Mengapa Metode I’jaz dalam Penafsiran Al-Qur’an Diperselisihkan Para Akademisi?
Al-Quran merupakan kitab suci umat Islam yang diyakini sebagai panduan dan solusi untuk permasalahan kehidupan manusia. Dalam pandangan umat Islam, al-Qur’an adalah wahyu Ilahi yang diterima Nabi Muhammad SAW melalui perantara malaikat Jibril. Namun akhir-akhir ini mendapatkan perhatian lebih dari para akademisi. Isi kandungan kitab suci ini jika dibahas tidak ada habisnya karena mengandung isi pokok yang lengkap dan kompleks seperti akidah, ibadah, muamalah, sejarah, akhlak dan hukum. Tidak hanya itu, pada saat ini juga berkembang diskusi bahwa al-Quran memuat jawaban sains modern. Al-Qur’an diyakini lebih dahulu membawa informasi ilmiah dibandingkan penemuan para ilmuwan. Pernyataan ini kemudian diklaim sebagai bagian dari kemukjizatan al Qur’an, yang kemudian disebut sebagai teori I’jaz.
Menurut Ziauddin Sardar sikap kaum muslimin terhadap sains modern terbagi menjadi tiga golongan yaitu (1) tradisional, yang memiliki pikiran bahwa sains merupakan jalan untuk sampai pada Tuhan; (2) konvensional, sains merupakan hal yang netral, obyektif dan universal; dan (3) I’jaz, yang menekankan kandungan sains yang menakjubkan dalam al-Qur’an. Kelompok pertama dan ketiga memiliki misi yang sama yaitu ingin membawa sains ke dalam peradaban Islam kontemporer. Kelompok tradisional menekankan segala ilmu pengetahuan haruslah dapat menjadi jalan untuk mencapai kesempurnaan iman kepada Allah SWT. Sedangkan kelompok I’jaz mendasarkan bahwa perkembangan sains modern telah dijelaskan dalam al-Qur’an sehingga memunculkan cara pandang baru bahwa al-Qur’an lebih dari cukup untuk menjadi landasan ilmu pengetahuan jika dibaca dan diteliti dari pada sains modern tersebut. Di sisi lain, kaum muslimin muncul kepercayaan dan bangga terhadap agamanya serta mampu membuktikan kemajuan sains dalam al Qur’an. Pendekatan ini dipandang sebagai bentuk perlawanan terhadap dominasi Barat yang telah dianggap mengungguli islam dalam berbagai bidang terutama dalam ilmu pengetahuan dan teknologi. Sebagai hasilnya, pola pembacaan sains dengan metode I’jaz al-Qur’an ini semakin meluas sehingga banyak digunakan dalam bidang dakwah, karena pembaca awam lebih mudah percaya dan menerima segala informasi yang berhubungan dengan al-Qur’an.

### [DATA UNTUK DIPROSES]
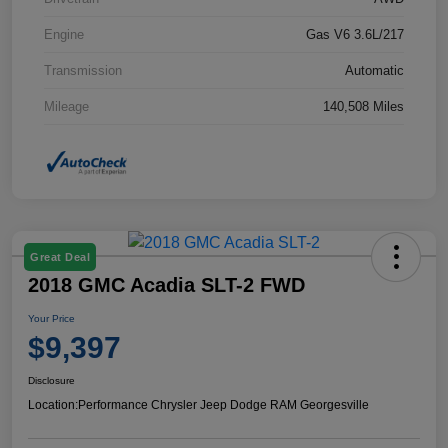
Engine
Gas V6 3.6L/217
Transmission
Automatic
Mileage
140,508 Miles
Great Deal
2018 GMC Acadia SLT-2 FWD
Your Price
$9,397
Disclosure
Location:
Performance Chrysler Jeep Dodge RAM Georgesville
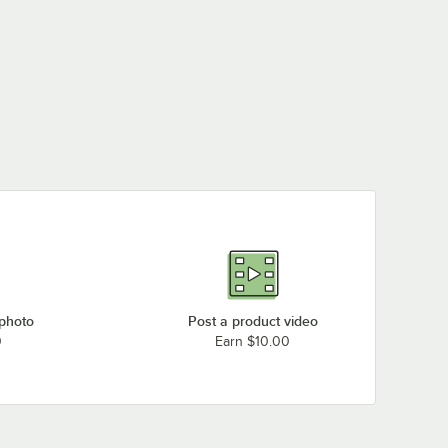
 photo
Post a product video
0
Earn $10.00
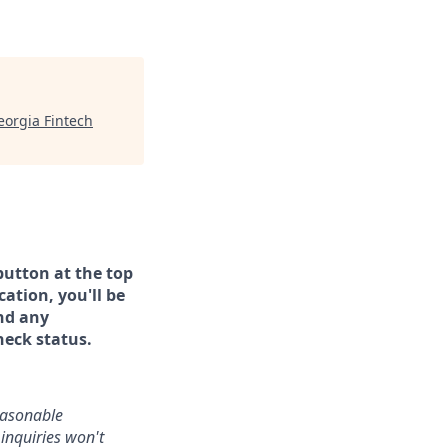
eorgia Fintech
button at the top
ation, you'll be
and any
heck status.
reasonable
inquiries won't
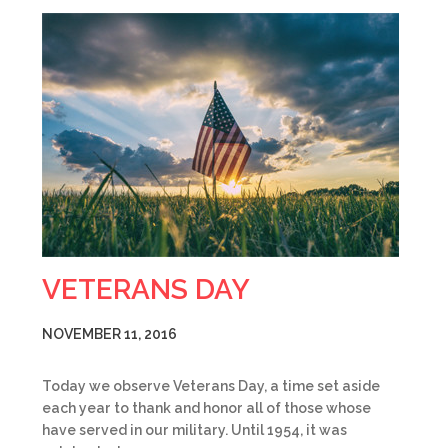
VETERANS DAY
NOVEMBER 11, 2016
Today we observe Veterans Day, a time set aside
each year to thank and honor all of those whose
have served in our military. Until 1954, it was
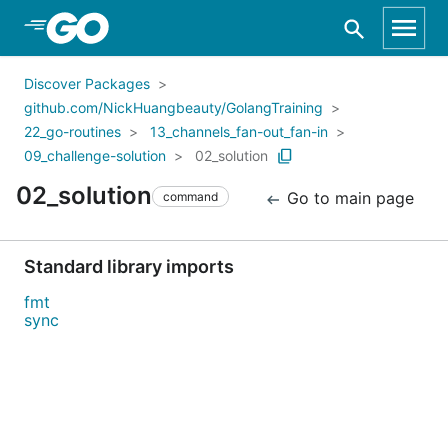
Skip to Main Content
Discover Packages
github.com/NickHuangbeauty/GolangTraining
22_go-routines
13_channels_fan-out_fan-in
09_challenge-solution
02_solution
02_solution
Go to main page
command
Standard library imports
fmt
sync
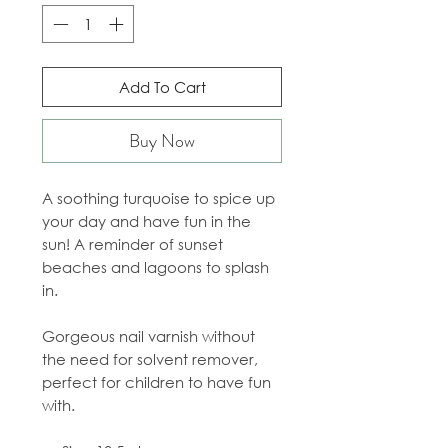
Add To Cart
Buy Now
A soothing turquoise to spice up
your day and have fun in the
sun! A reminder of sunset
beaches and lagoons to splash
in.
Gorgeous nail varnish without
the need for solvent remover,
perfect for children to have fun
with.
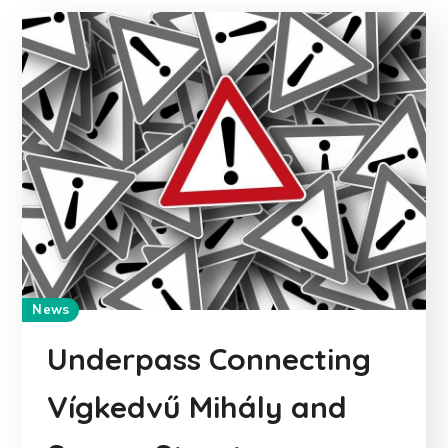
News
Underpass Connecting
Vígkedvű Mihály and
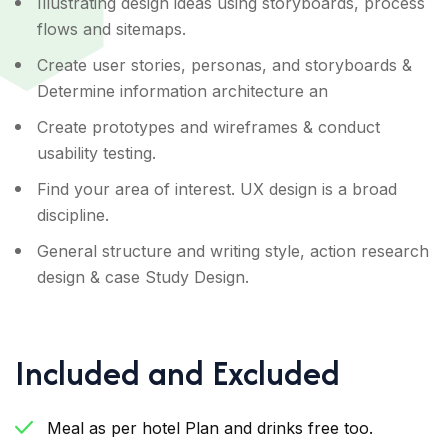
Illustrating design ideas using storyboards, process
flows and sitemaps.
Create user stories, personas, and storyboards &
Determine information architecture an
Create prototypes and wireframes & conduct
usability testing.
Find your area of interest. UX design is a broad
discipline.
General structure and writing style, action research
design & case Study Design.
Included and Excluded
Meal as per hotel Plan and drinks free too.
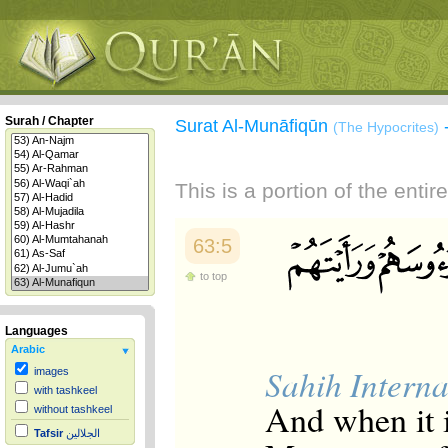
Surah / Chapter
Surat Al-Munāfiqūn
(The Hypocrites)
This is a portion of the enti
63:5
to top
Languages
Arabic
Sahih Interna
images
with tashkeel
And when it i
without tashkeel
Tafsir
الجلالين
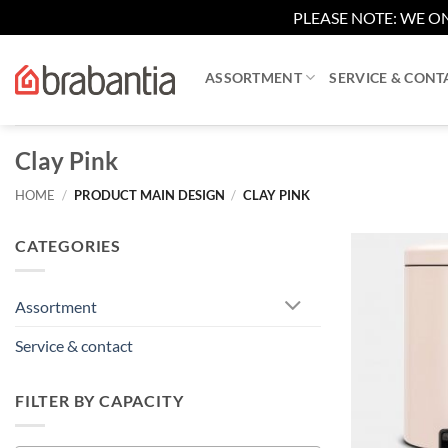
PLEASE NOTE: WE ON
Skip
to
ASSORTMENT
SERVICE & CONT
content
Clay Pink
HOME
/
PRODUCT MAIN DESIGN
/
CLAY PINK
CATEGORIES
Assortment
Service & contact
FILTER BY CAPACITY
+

### [TUGAS 1]
Tolong tulis ulang baris-baris dalam daftar menjadi urutan bernomor tanpa baris kosong, mulai dari baris yang memuat "PLEASE NOTE: WE ON" sampai baris terakhir daftar.
### [TUGAS 2]
Lanjutkan kutipan halaman tentang metode I'jaz dalam penafsiran Al-Qur'an, dimulai setelah kalimat terakhirnya.
Kutipan halaman dan daftar di atas tidak saling berhubungan.

### [HASIL 1]
1. PLEASE NOTE: WE ON
2. Skip
3. to
4. ASSORTMENT
5. SERVICE & CONT
6. content
7. Clay Pink
8. HOME
9. /
10. PRODUCT MAIN DESIGN
11. /
12. CLAY PINK
13. CATEGORIES
14. Assortment
15. Service & contact
16. FILTER BY CAPACITY
17. +

### [HASIL 2]
Setelah adanya perkembangan yang pesat dari metode I’jaz di dunia Islam, Nidhal Guessoum bukannya mendukung tetapi sebaliknya justru mengkritik penggunaan pola tersebut. Menurutnya metode ini cacat secara metodologis sehingga cenderung berbahaya. Seperti bola salju yang awalnya kecil dan putih kemudian menggelinding membawa tumpukan kotoran. Nidhal Guessoum menunjukkan I’jaz al-Quran telah dielaborasi oleh beberapa tokoh muslim. Contohnya Zaghloul al-Najjar yang memperkenalkan bahwa kemukjizatan al-Quran mendahului penemuan ilmiah serta membuat rincian pedoman-pedoman I’jaz yang berjumlah sepuluh prinsip: (1) memahami teks al-Qur’an dengan baik sesuai kaidah bahasa Arab; (2) mempertimbangkan ilmu-ilmu al Quran yang relevan seperti asbabun nuzul dan Hadis yang menjelaskan ayat-ayat tertentu; (3) mengumpulkan berbagai ayat yang berkaitan dengan topik umum sebelum mencoba mengajukan penafsiran baru; (4) menghindari penafsiran yang berlebih, tidak memutarbalikkan beberapa ayat agar sesuai dengan hasil ilmiah; (5) menjauh dari permasalahan yang gaib; (6) seseorang memiliki kompetensi dalam bidang sains ketika menafsirkan ayat-ayat yang berhubungan dengan topik; (7) menjunjung tinggi kejujuran intelektual ketika berhadapan dengan kalam ilahi; (8) hanya menggunakan fakta-fakta ilmiah yang mapan, bukan teori dan dugaan yang tidak pasti, kecuali dalam ayat-ayat al-Qur’an dan pernyataan Nabi tentang penciptaan dan kemusnahan alam semesta serta tentang kehidupan manusia; (9) membedakan antara tafsir ‘ilmi dan I’jaz ‘ilmi; dan (10) menghormati usaha ulama sebelumnya dalam bidang ini.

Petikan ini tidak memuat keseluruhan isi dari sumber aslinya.